• PROBLEM TO WORK ON:
Within the entries below, find each line containing the word "from" and copy it.

• INFORMATION SUPPLIED:
== Segment start ==
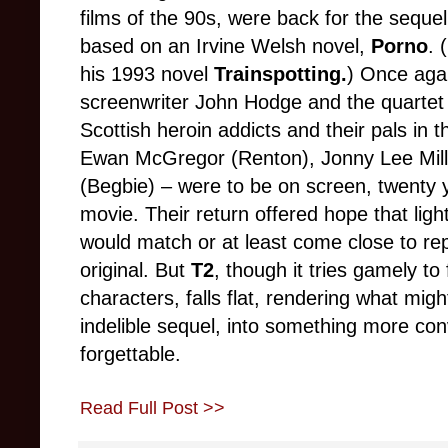
films of the 90s, were back for the sequel,
based on an Irvine Welsh novel,
Porno
. (
his 1993 novel
Trainspotting.
) Once agai
screenwriter John Hodge and the quartet 
Scottish heroin addicts and their pals in 
Ewan McGregor (Renton), Jonny Lee Mille
(Begbie)
–
were to be on screen, twenty ye
movie. Their return offered hope that ligh
would match or at least come close to rep
original. But
T2
, though it tries gamely t
characters, falls flat, rendering what mi
indelible sequel, into something more con
forgettable.
Read Full Post >>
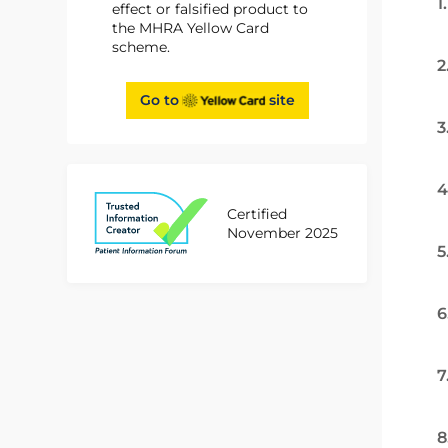
1
effect or falsified product to
the MHRA Yellow Card
scheme.
2
Go to
site
3
4
Certified
November 2025
5
6
7
8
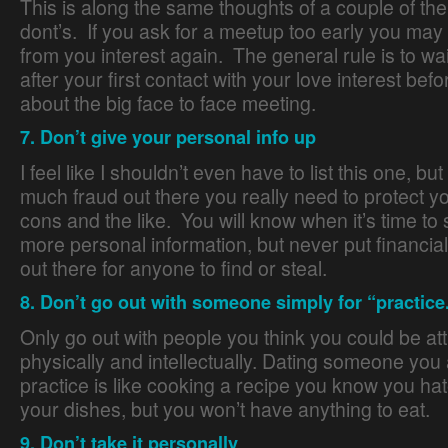
This is along the same thoughts of a couple of th
dont’s. If you ask for a meetup too early you may
from you interest again. The general rule is to wa
after your first contact with your love interest bef
about the big face to face meeting.
7. Don’t give your personal info up
I feel like I shouldn’t even have to list this one, but
much fraud out there you really need to protect yo
cons and the like. You will know when it’s time to
more personal information, but never put financial 
out there for anyone to find or steal.
8. Don’t go out with someone simply for “practice
Only go out with people you think you could be att
physically and intellectually. Dating someone you a
practice is like cooking a recipe you know you hate
your dishes, but you won’t have anything to eat.
9. Don’t take it personally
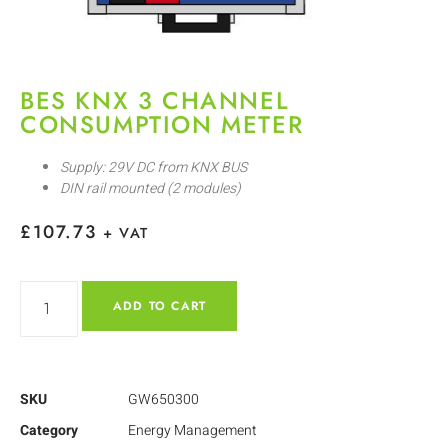
BES KNX 3 CHANNEL
CONSUMPTION METER
Supply: 29V DC from KNX BUS
DIN rail mounted (2 modules)
£
107.73
+ VAT
ADD TO CART
SKU
GW650300
Category
Energy Management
== Segment end ==
• WRITTEN SOLUTION:
from you interest again. The general rule is to wa
Supply: 29V DC from KNX BUS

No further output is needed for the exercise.